Verses 1 - 3 I said, "I will watch my ways and keep my tongue from sin; I will put a muzzle on my mouth as long as the wicked are in my presence." But when I was silent and still, not even saying anything good, my anguish increased. My heart grew hot within me, and as I meditated, the fire burned; then I spoke with my tongue
This is a psalm about the discipline of the Lord. Hebrews 12 says God will discipline us. The word ‘discipline’ is defined as training expected to produce a specific character or pattern of behavior, especially training that produces moral or mental improvement. According to Hebrews we have all had human fathers who disciplined us and we respected them for it. How much more should we submit to the Father of our spirits and live! (Heb. 12:9) It is not a matter of punishment but a matter of training.
It is also not an issue of being under the law but of grace, which is defined by Strong as being the divine influence upon the heart and its outward working. When we receive Christ into our lives things start to change. Some things immediately, some things relatively quickly and some over a period of time but things will change, this we can be assured of. Romans 12 tells us that we will be transformed by the renewing of our mind. This is the work of the Holy Spirit breathing on scriptures as we relate to Him. The word comes alive and persuades us to change, to lay down our former way of life and to take up the new way of life as exemplified by Christ. (What would Jesus do?)
The first 3 verses of the psalm say he tried to not talk thereby holding his tongue from sin. Why? Because our words reveal the condition of our heart! Some times it’s not only our words but it’s the tone with which we say them. When the Holy Spirit is convicting us in an area of our life, we may think as the psalmist did - if I could only keep my mouth shut everything will be ok. I have tried this method and it doesn’t work. Silence is usually understood as agreement and if you don’t agree you have problems.
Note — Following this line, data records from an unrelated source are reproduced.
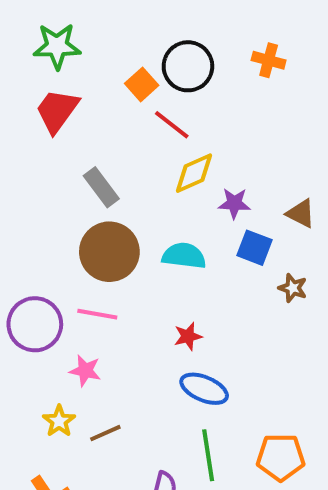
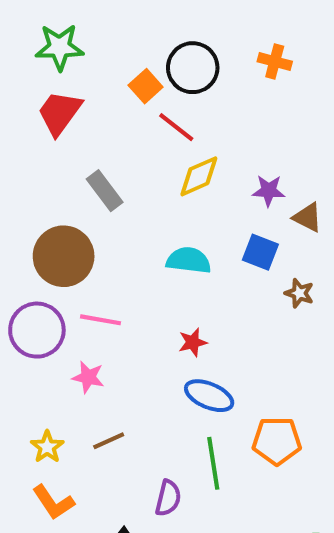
purple star: (234, 203) -> (269, 191), moved
brown circle: (109, 252) -> (64, 256), moved
yellow star: (59, 421) -> (47, 447), moved
orange pentagon: (281, 457) -> (277, 441), moved

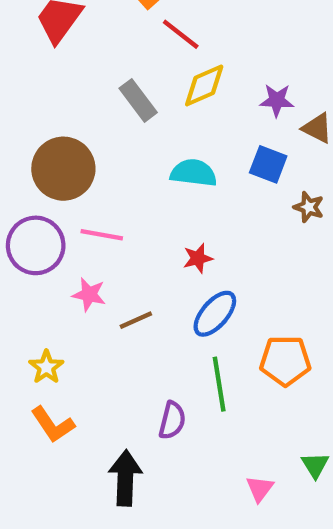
gray rectangle: (105, 191) -> (138, 100), moved
blue ellipse: (209, 396) -> (215, 314), turned -72
brown line: (109, 441) -> (136, 320), moved

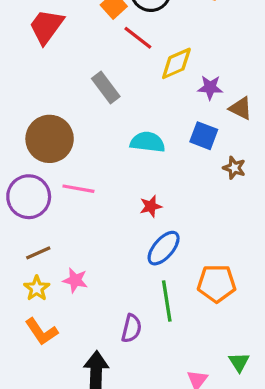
yellow diamond: (204, 85) -> (176, 63), moved
pink star: (89, 295) -> (75, 280), moved
brown line: (136, 320) -> (38, 253), moved

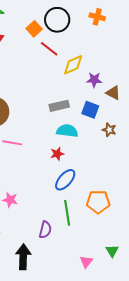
gray rectangle: (106, 87) -> (59, 106), moved, turned -66
cyan semicircle: (148, 142) -> (67, 131), moved

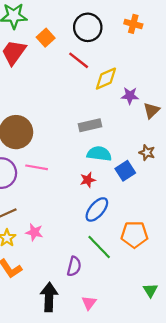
orange square: (34, 29) -> (46, 38), moved
brown triangle: (113, 93) -> (151, 110), turned 49
blue square: (90, 110) -> (125, 171), moved, turned 36
green line: (67, 213) -> (99, 247), turned -35
pink triangle: (86, 262) -> (89, 303), moved

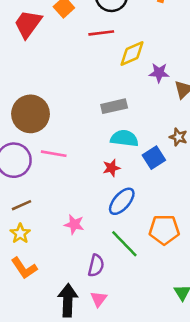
red line: (79, 60) -> (101, 33), turned -45
pink star: (34, 232) -> (74, 224), moved
pink triangle: (89, 303) -> (99, 299), moved

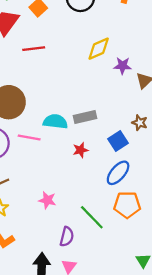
red line: (101, 33) -> (34, 49), moved
gray rectangle: (114, 106) -> (85, 117), moved
cyan semicircle: (124, 138) -> (55, 122), moved
blue ellipse: (122, 201) -> (118, 173), moved

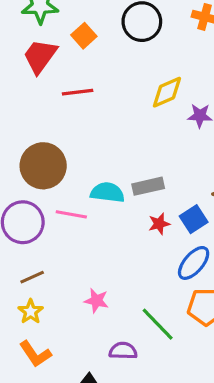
red star: (80, 150) -> (159, 224), moved
purple semicircle: (67, 237) -> (123, 351), turned -102

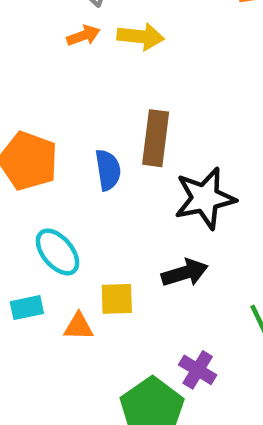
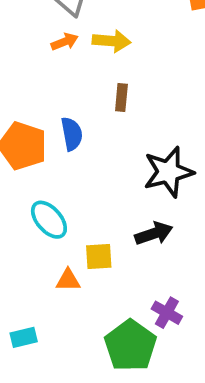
brown rectangle: (156, 138) -> (121, 98), moved, size x0.6
blue semicircle: (108, 170) -> (72, 134), moved
cyan rectangle: (27, 308) -> (24, 337), moved

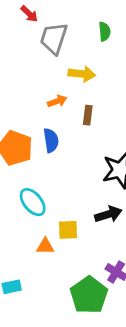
orange arrow: (65, 42) -> (57, 101), moved

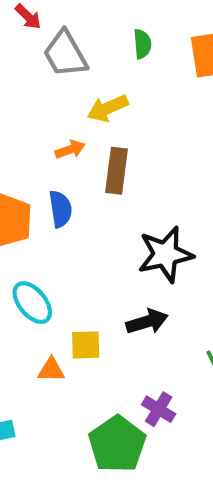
gray trapezoid: (54, 38) -> (65, 54), turned -48
yellow arrow: (82, 74) -> (108, 108), turned 150
brown rectangle: (88, 115) -> (116, 171), size x1.5

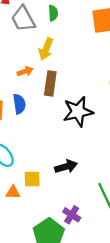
green semicircle: (142, 44) -> (53, 13), moved
yellow arrow: (108, 108) -> (46, 49), turned -45
black star: (165, 254) -> (78, 112), moved

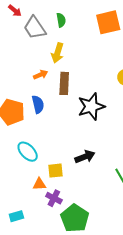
purple cross: (72, 215) -> (54, 198), moved

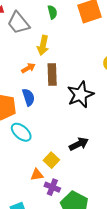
green semicircle: (61, 20) -> (52, 12), moved
cyan ellipse: (28, 152) -> (21, 132), moved
yellow square: (56, 171) -> (51, 160), turned -35

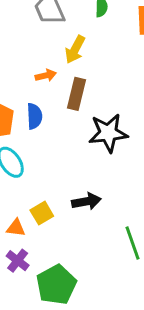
purple cross: (52, 187) -> (18, 261), moved

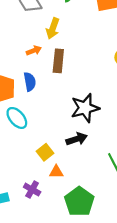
black star: (108, 133) -> (85, 108), moved
orange triangle: (16, 228) -> (56, 172), moved
green pentagon: (56, 285) -> (79, 202), moved

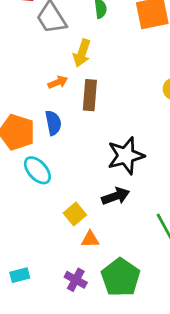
purple cross: (32, 190) -> (76, 280), moved

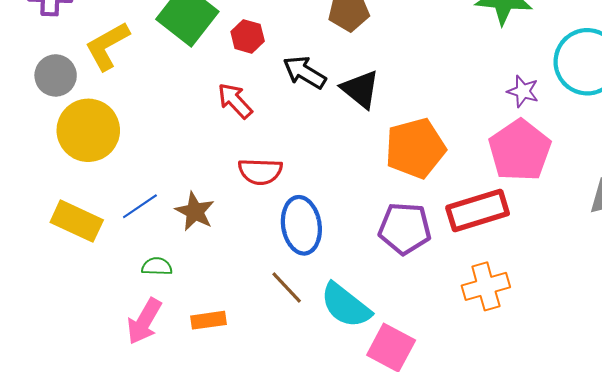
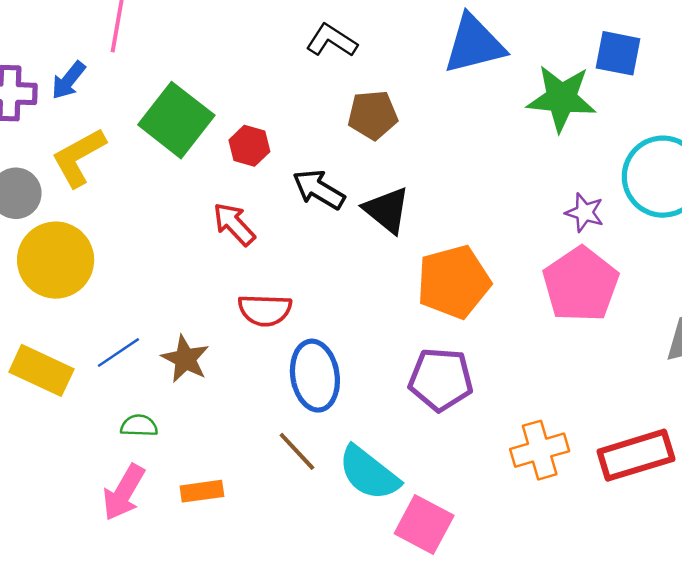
red rectangle: (478, 210) -> (636, 455), moved

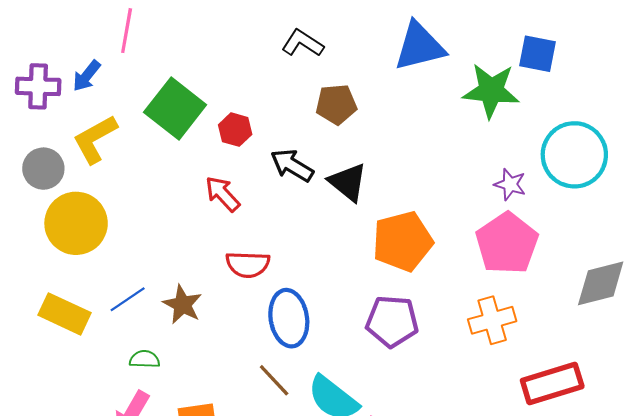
orange cross: (540, 450) -> (492, 320), moved

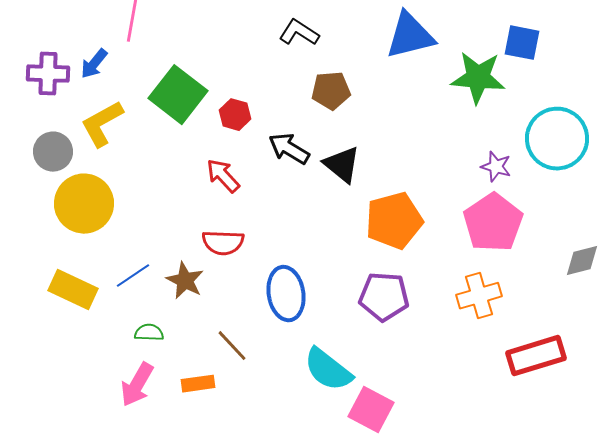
red semicircle: (248, 264) -> (223, 243), moved
gray diamond: (601, 283) -> (582, 261), size x0.7
brown line: (274, 380) -> (232, 346), moved

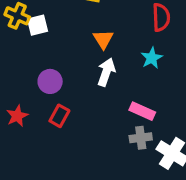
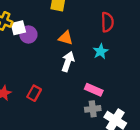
orange triangle: (103, 39) -> (66, 38), turned -42
purple circle: (50, 81) -> (28, 35), moved

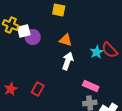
red semicircle: (107, 22) -> (110, 50), moved, turned 138

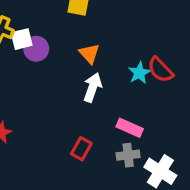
orange triangle: (66, 40) -> (89, 54), turned 32
red rectangle: (38, 89) -> (81, 149), moved

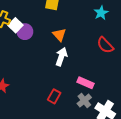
white square: (22, 39) -> (15, 25), turned -32
cyan star: (139, 73) -> (101, 13), moved
gray cross: (128, 155) -> (84, 100), turned -32

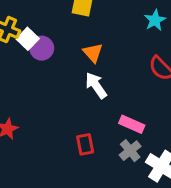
white arrow: (61, 57) -> (96, 85), turned -54
red rectangle: (54, 96) -> (85, 144), turned -40

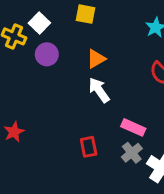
white square: (28, 39) -> (39, 23), moved
orange triangle: (93, 53) -> (96, 59), turned 42

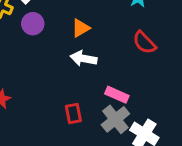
white arrow: (99, 90) -> (84, 58), turned -45
gray cross: (132, 153) -> (115, 119), size x1.4

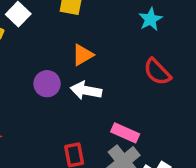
purple circle: (33, 24) -> (47, 84), moved

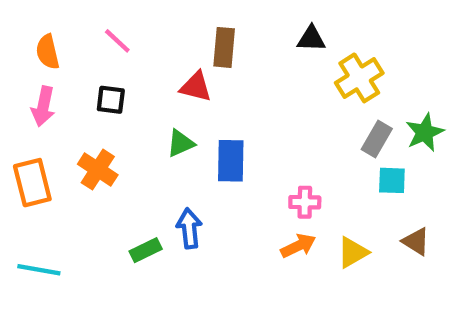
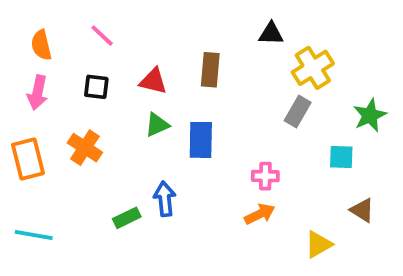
brown rectangle: (224, 47) -> (210, 70), moved
red triangle: (196, 87) -> (153, 81), moved
gray rectangle: (377, 139) -> (298, 112), moved
yellow triangle: (353, 252) -> (319, 244), moved

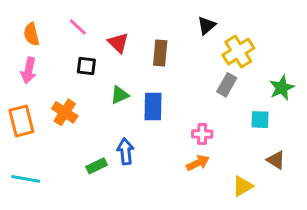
black triangle: (271, 34) -> (206, 26), turned -42
red triangle: (153, 81) -> (118, 43), moved, turned 30
black square: (96, 87) -> (86, 66), moved

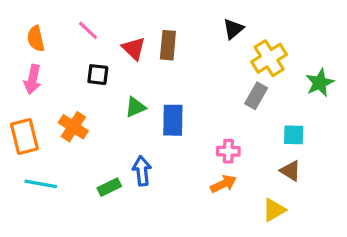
brown rectangle: (160, 53) -> (168, 45), moved
green star: (282, 88) -> (320, 83), moved
brown triangle: (276, 160) -> (290, 171), moved
cyan line: (26, 179) -> (41, 184), moved

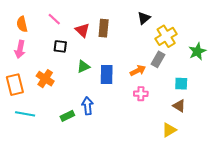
orange arrow: (223, 184) -> (138, 71), moved

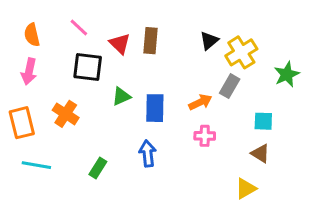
black triangle: (144, 18) -> (209, 41), moved
black square: (60, 46) -> (88, 67), size x1.5
blue arrow: (87, 106) -> (148, 153), moved
green rectangle: (67, 116) -> (98, 168), turned -32

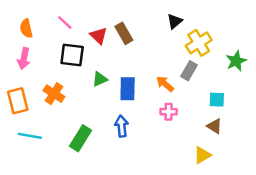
brown rectangle: (151, 41) -> (124, 33), turned -35
black triangle: (209, 41) -> (175, 21), moved
orange arrow: (200, 102) -> (165, 84), turned -114
green rectangle: (98, 168) -> (80, 138), size x1.5

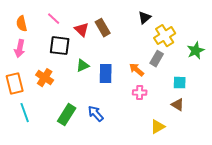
blue arrow: (122, 126) -> (96, 114), moved, turned -36
cyan line: (30, 136) -> (25, 113), turned 60
yellow triangle: (202, 155) -> (158, 127), moved

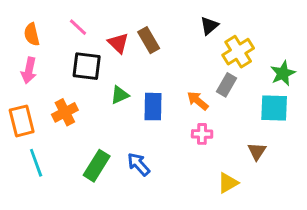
orange cross: (45, 78) -> (65, 112), turned 30
cyan square: (180, 83) -> (274, 108), moved, size x1.5
brown triangle: (178, 105) -> (257, 151), turned 32

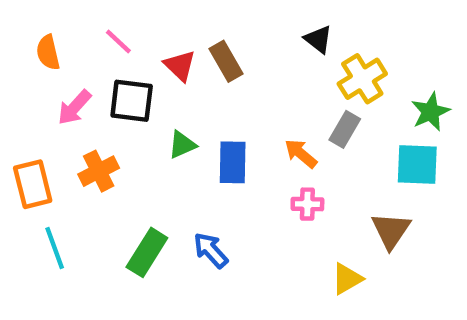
black triangle: (209, 26) -> (318, 39), turned -42
pink arrow: (29, 70) -> (74, 107), moved, turned 30
brown triangle: (257, 151) -> (391, 230), size x1.4

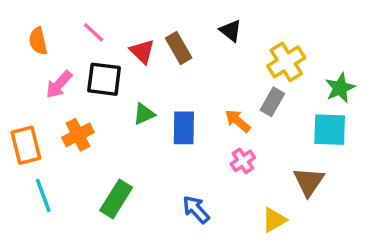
black triangle: (318, 39) -> (231, 31), moved
pink cross: (307, 204) -> (243, 161), turned -35
blue arrow: (211, 250) -> (196, 209), moved

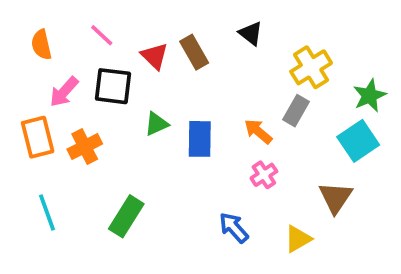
cyan square: (330, 130) -> (358, 141), turned -36
orange rectangle: (26, 145) -> (38, 137), moved
blue arrow: (196, 209) -> (234, 228), moved

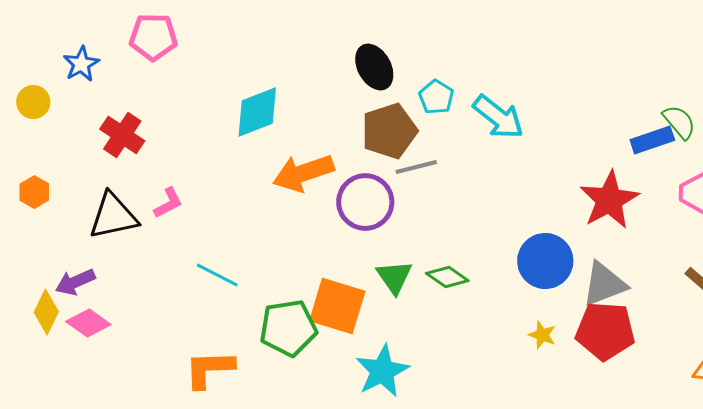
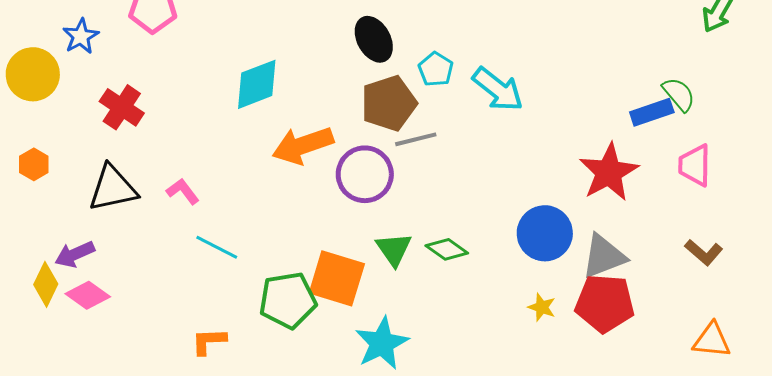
yellow circle: (33, 102) -> (33, 74), size x1.6
pink L-shape: (168, 203) -> (183, 191), moved, turned -100
orange L-shape: (209, 369) -> (209, 341), size x0.7

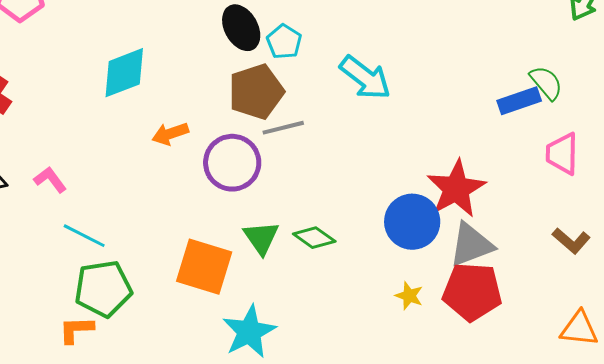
cyan pentagon: (436, 69) -> (284, 42), moved
orange arrow: (303, 145) -> (170, 134), size x0.6
red star: (609, 172) -> (456, 189), moved
green pentagon: (288, 300) -> (103, 289), moved

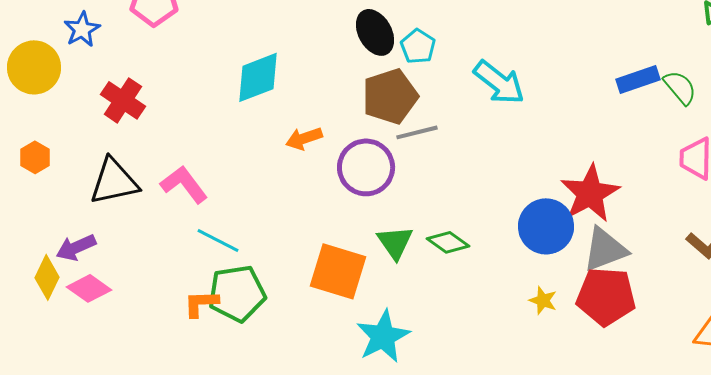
blue rectangle: (519, 101) -> (638, 79), moved
pink L-shape: (50, 180) -> (184, 184), size x1.4
orange L-shape: (76, 330) -> (201, 303), moved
The psalmist describes the whole process of the Lord’s training as a scourge. In verse 10 he says, ‘I am overcome by the blow of your hand’. Hebrews 12 states in verse 11 that no discipline seems pleasant at the time, but painful. Later on, however, it produces a harvest of righteousness and peace for those who have been trained by it. As children of God we can resist correction, as would one of our own children. We think the way I am is good and we want what we want when we want it. It’s only after we have released it to the Lord that we realize the true effect it was having on our life.
This psalm quite vividly describes the feelings and emotions we encounter in our walk with the Lord. But as a good father cares for his children’s welfare how much more does our Heavenly Father care for us. He loves us too much to leave us as He found us. This psalm is written to remind us we aren’t the only ones to feel this way. The process we are encountering and the way we are reacting are normal to all of us. Selah!
Prayer: “Lord, help me to recognize what is happening to me in the transformation of my mind. Give me the grace to yield willingly to you and to know that my discipline will end in righteousness and peace. Amen.”